I’ve had this list on a post-it note on my monitor for all of 2022. I figured it was time to write it down, and reuse the space.
In summary, AWS suffers from the same problem that almost every other product does. It sacrifices improved security for backward compatibility of functionality. IMO this is not in the best practices of a data ecosystem that is under constant attack.
- Storage should be encrypted by default. When you launch an RDS cluster its storage is not encrypted. This goes against their own AWS Well-Architected Framework Section 2 – Security.
- Plain text passwords. To launch a cluster you must specify a password in plain text on the command line, again not security best practice. At least change this to using a known secret from AWS secrets manager.
- TLS for administrative accounts should be the only option. The root user should only be REQUIRE SSL (MySQL syntax).
- Expanding on the AWS secrets manager usage for passwords, there should not need to be lambda code and cloudwatch cron event for rotation, it should just be automatically built in.

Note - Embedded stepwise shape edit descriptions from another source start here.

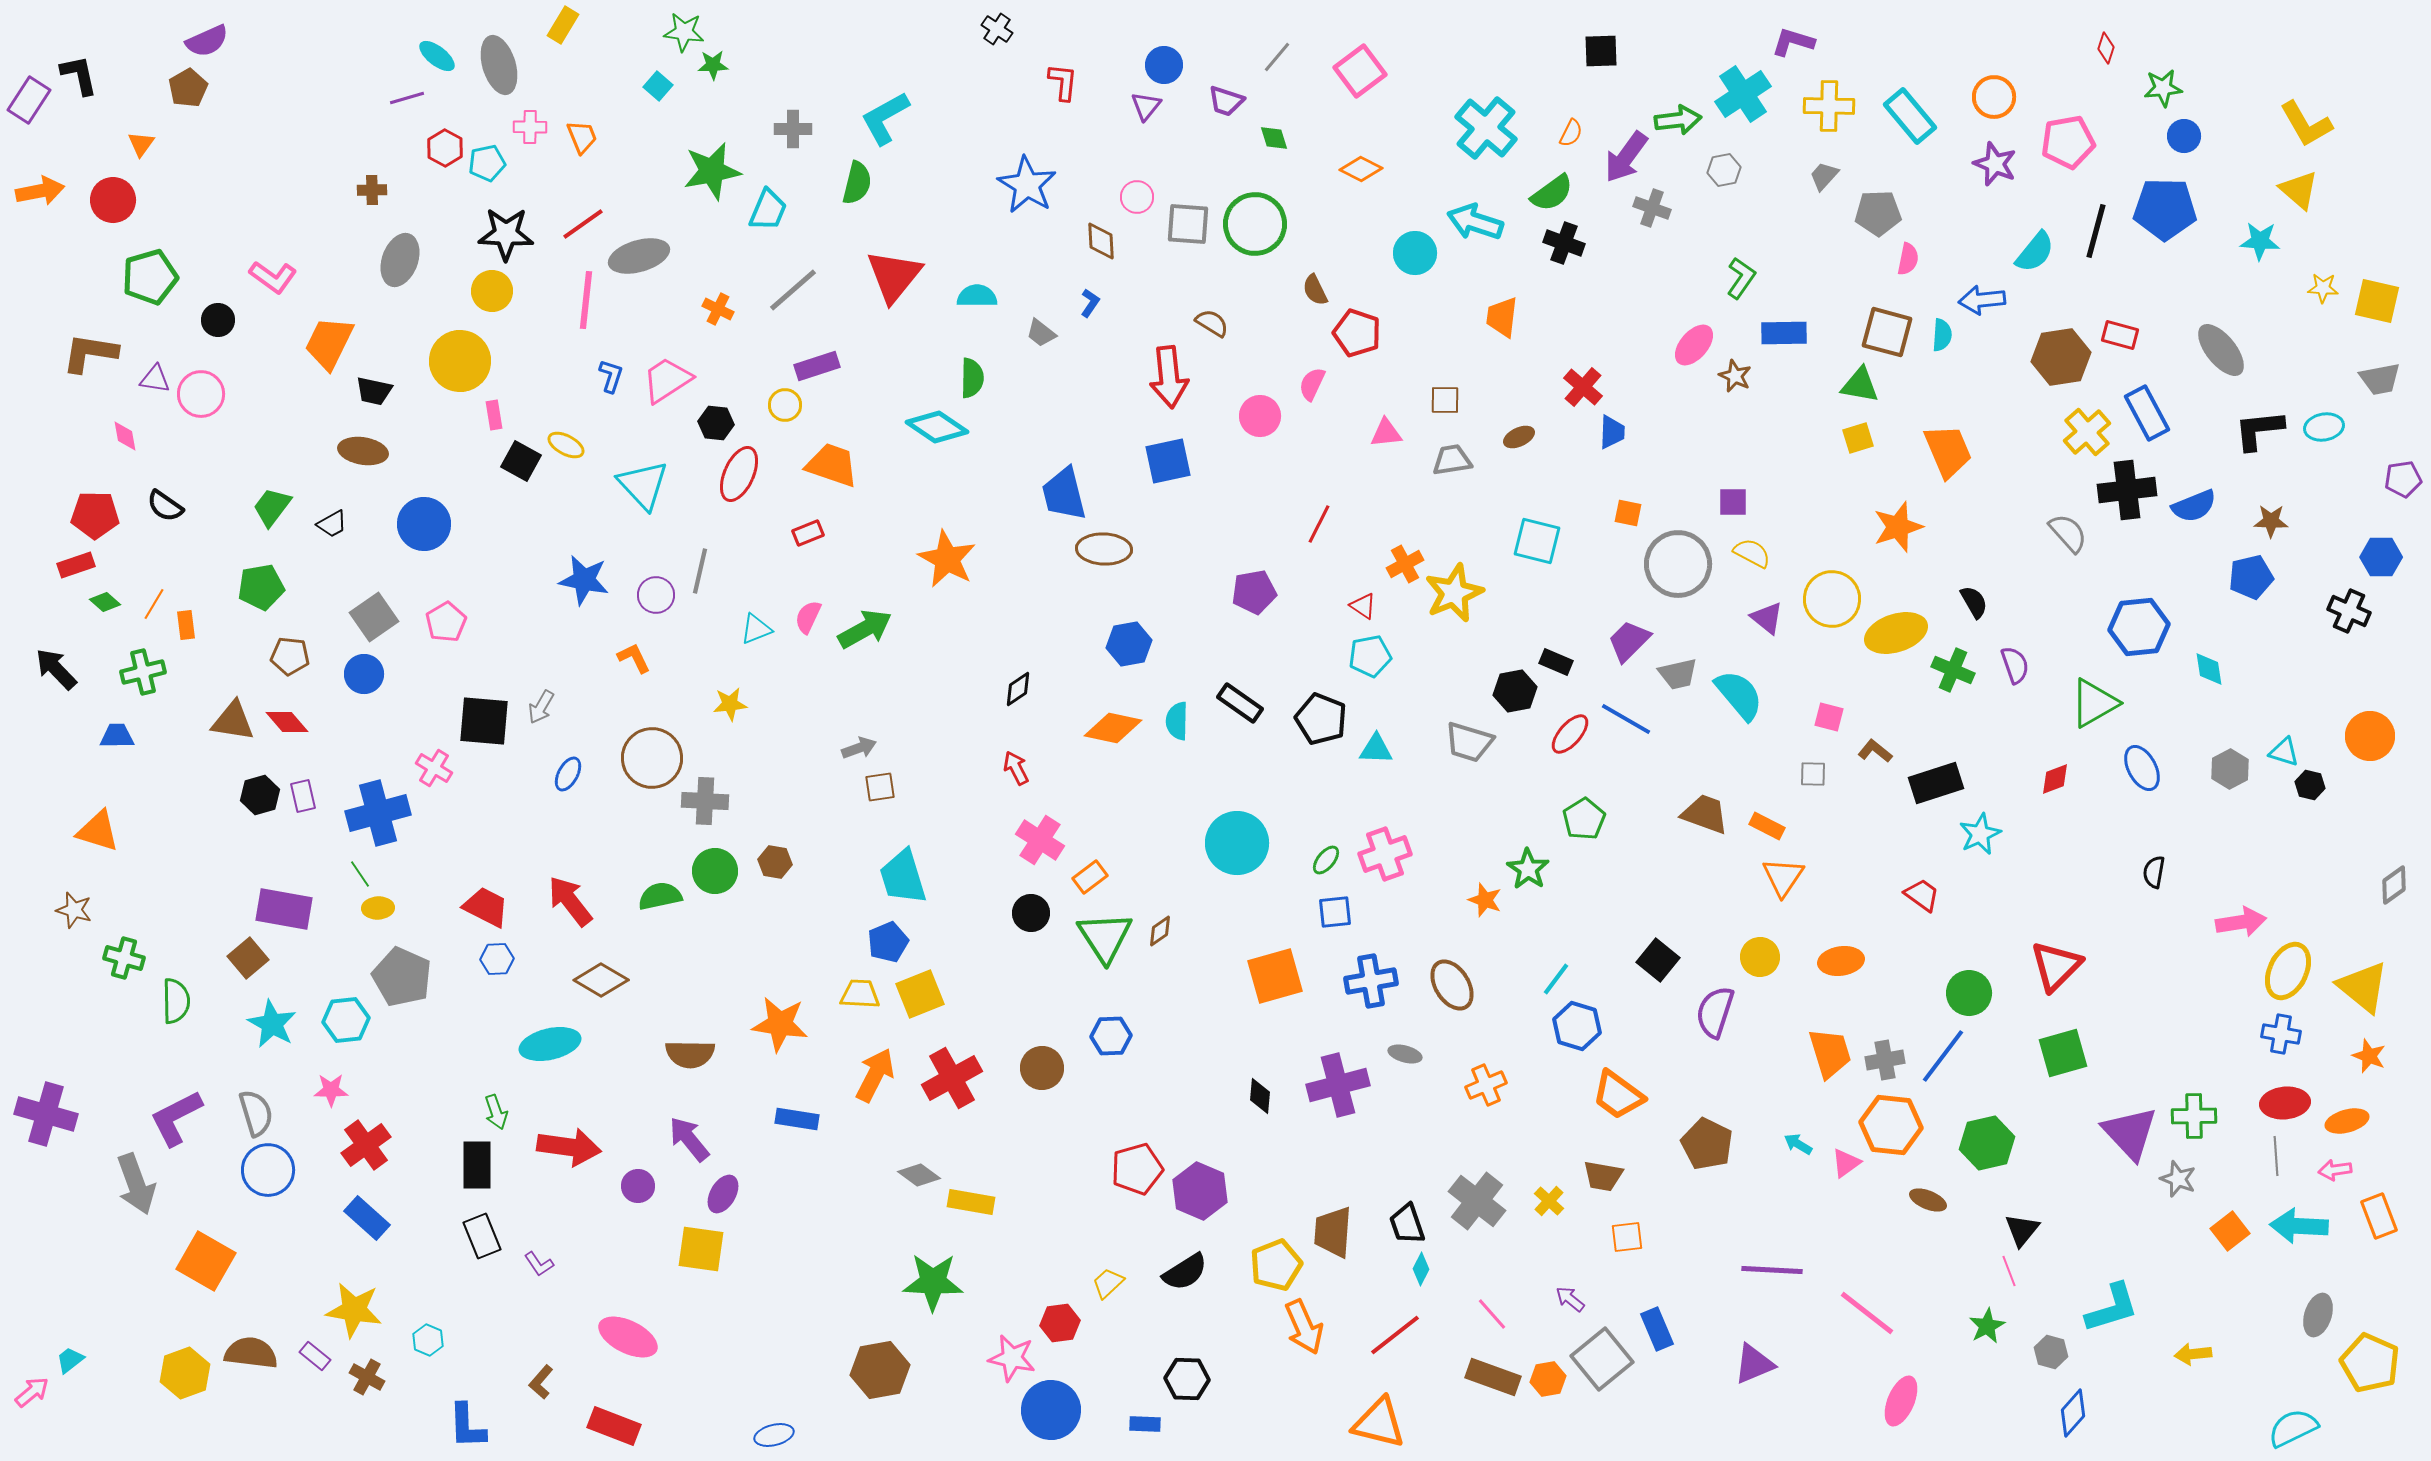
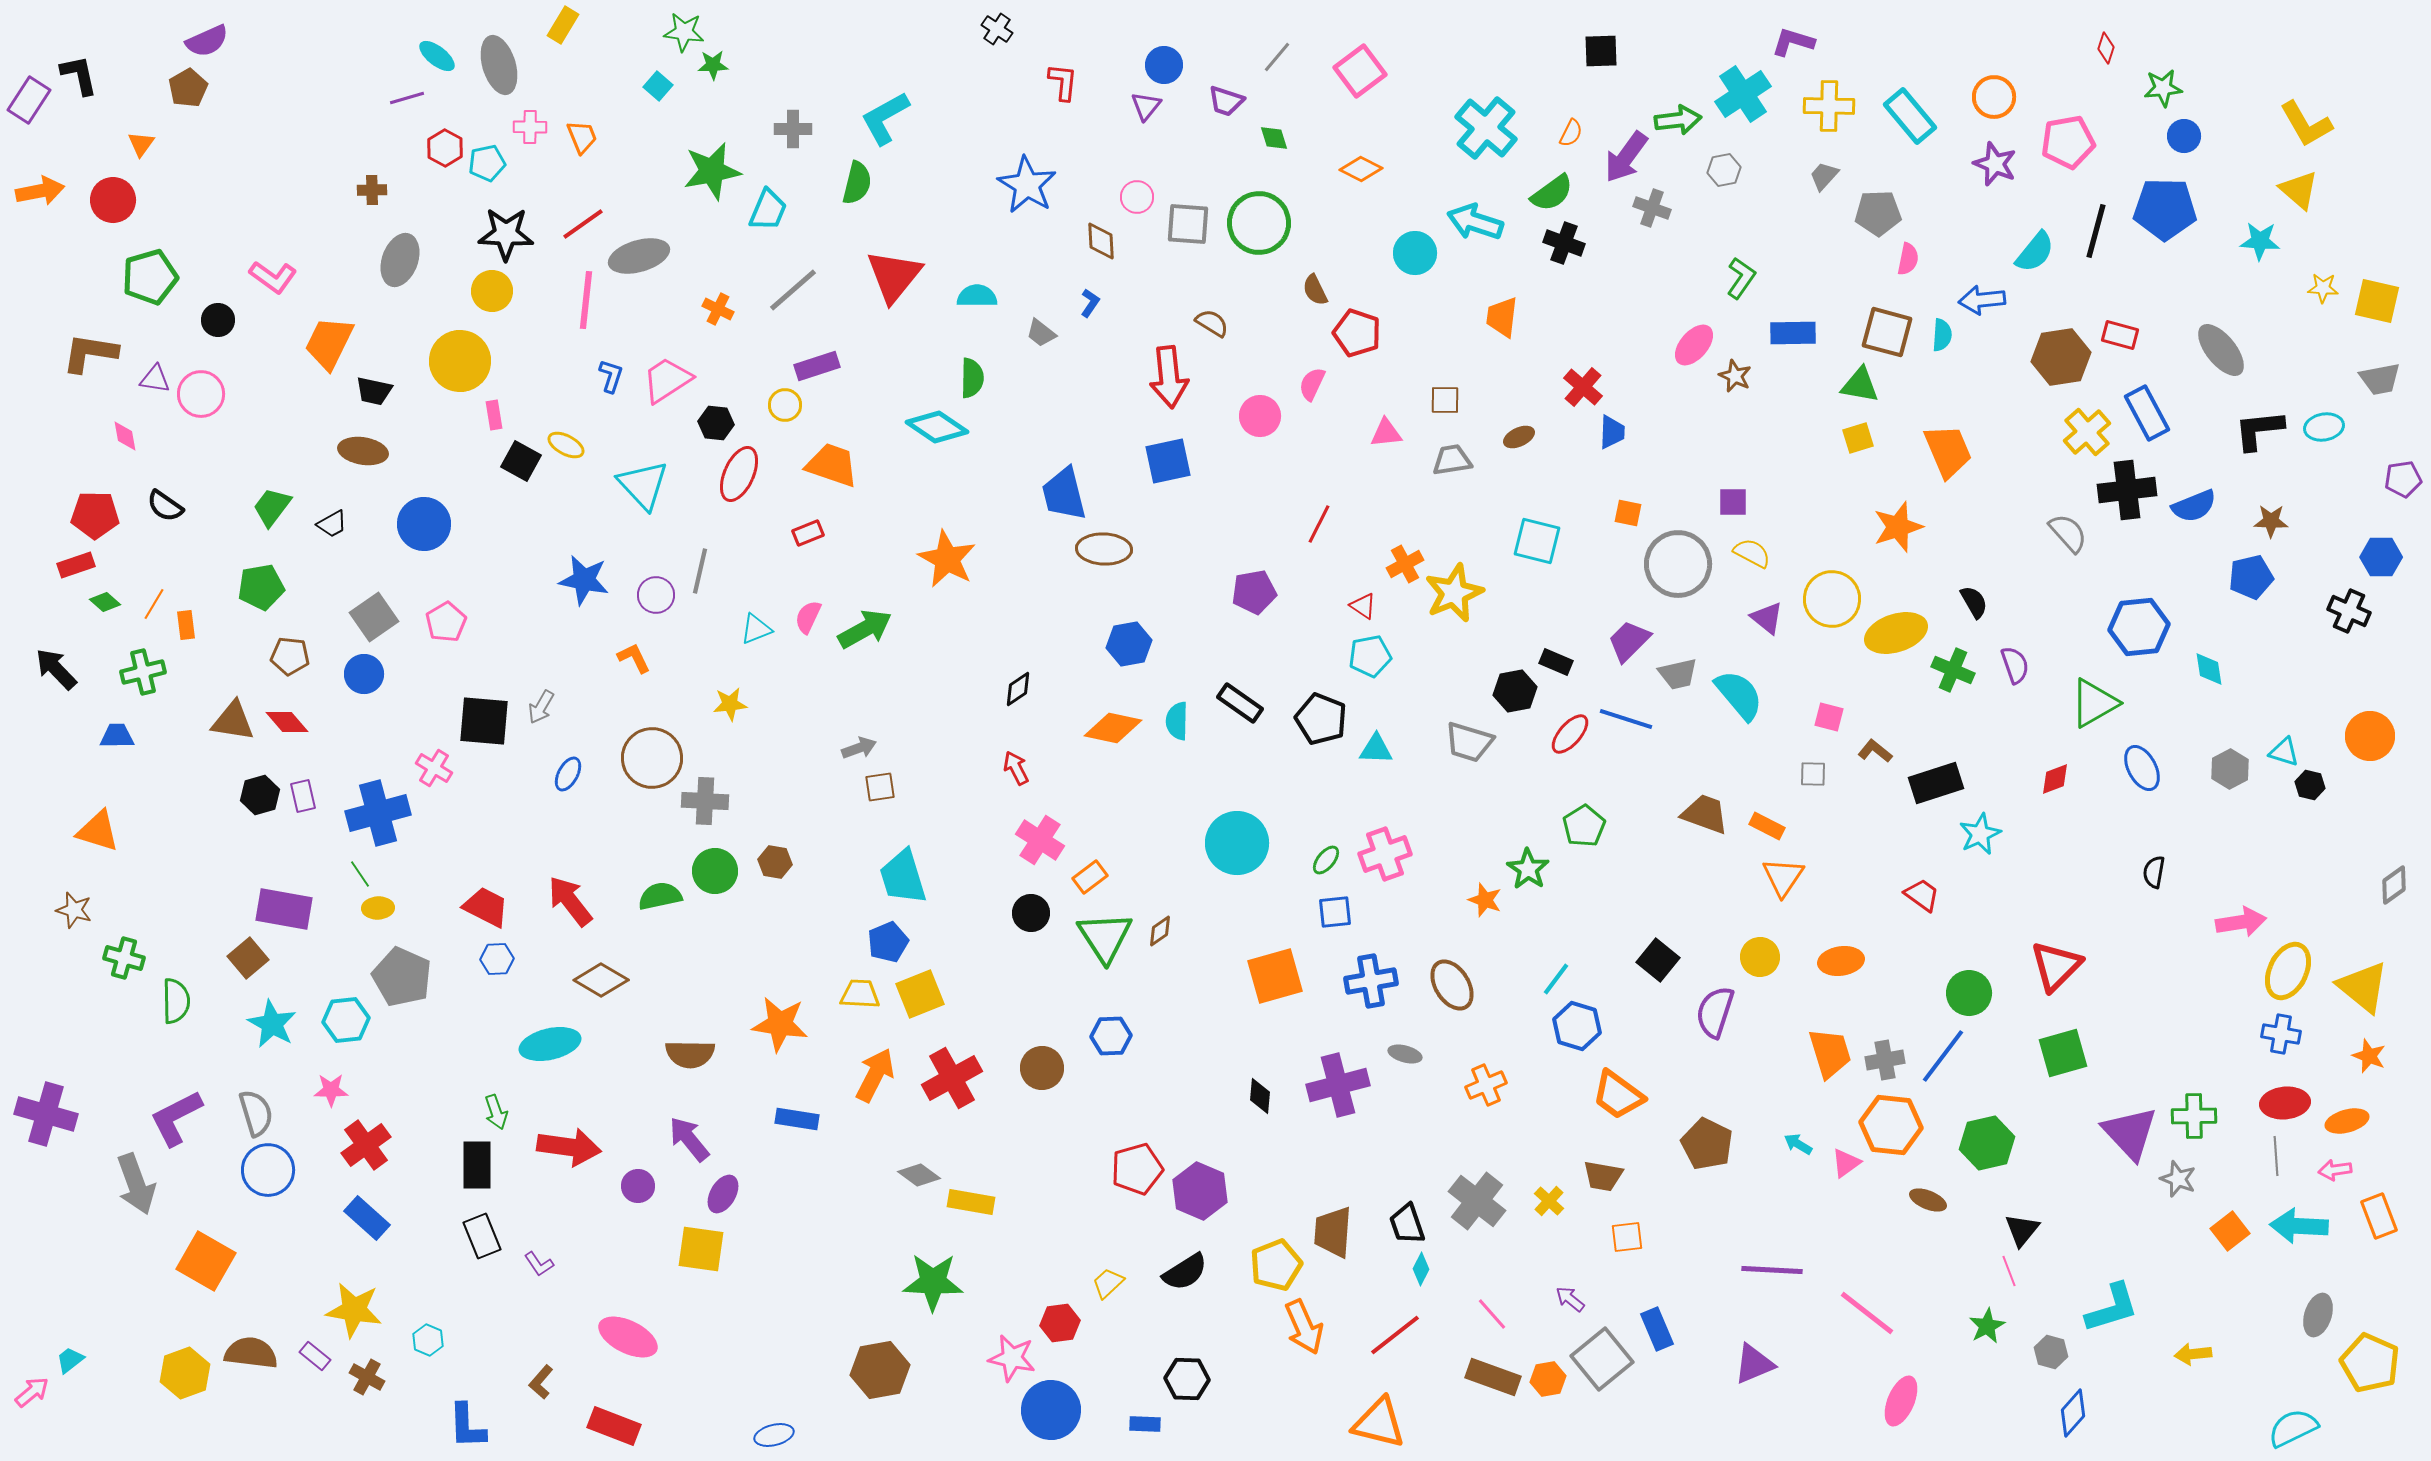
green circle at (1255, 224): moved 4 px right, 1 px up
blue rectangle at (1784, 333): moved 9 px right
blue line at (1626, 719): rotated 12 degrees counterclockwise
green pentagon at (1584, 819): moved 7 px down
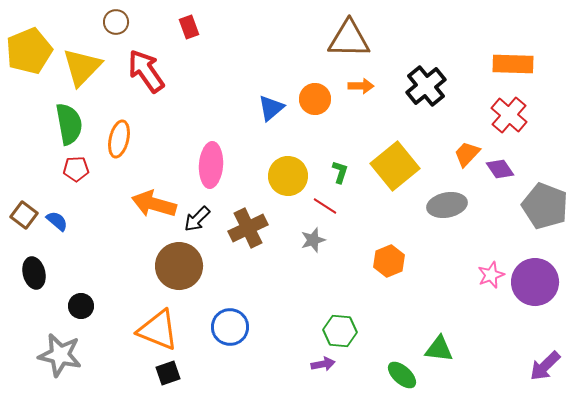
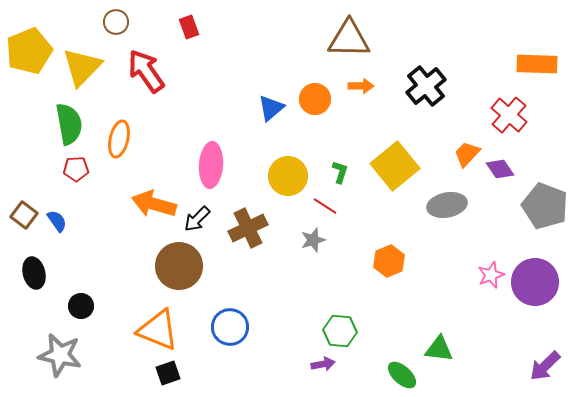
orange rectangle at (513, 64): moved 24 px right
blue semicircle at (57, 221): rotated 15 degrees clockwise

- The awscli has this neat
wait
command that will block until you can execute the next statement in a series of sequential events to prepare and launch a cluster, but it doesn’t work forcreate-db-cluster
. You have to build in your own manual “wait” until “available” process. - In my last position, I was unable to enforce TLS communications to the database from the application. This insecure practice is a more touchy situation, however, there needs to be some way to ensure security best practices over application developer laziness in the future.
- AWS has internal special flags that only AWS support can set when say you have a bug in a version. Call it a per-client feature flag. However, there is no visibility into what is set, which account, which cluster, etc. Transparency is of value so that the customer knows to get that special flag unset after minor upgrades.
- When you launch a new RDS Cluster, for example, MySQL 2.x, you get the oldest version, back earlier in the year it was like 2.7.2, even when 2.10.1 was released. AWS should be using a default version when only an engine is specified as a more current version. I would advocate the latest version is not the automatic choice, but it’s better to be more current.
- the
ALTER SYSTEM CRASH
functionality is great, but it’s incomplete. You cannot for example crash a global cluster, forcing a region-specific failover. If you have a disaster resiliency plan that is multi-region it’s impossible to actually test it. You can emulate a controlled failover, but this is a different use case to a real failover (aka Dec 2021) - Use arn when it’s required not id. This goes back to my earlier point over maximum compatibility over usability, but when a
--db-instance-identifier
, or--db-instance-identifier
requires the value to be the ARN, then the parameter should be specific. IMO –identifier is what you use for that argument, e.g.--db-cluster-identifier
. When you specify for example--replication-source-identifier
this must be (as per docs) “The Amazon Resource Name (ARN) of the source DB instance or DB cluster if this DB cluster is created as a read replica.” It should then be--replication-source-arn
. There are a number of different occurrences of this situation.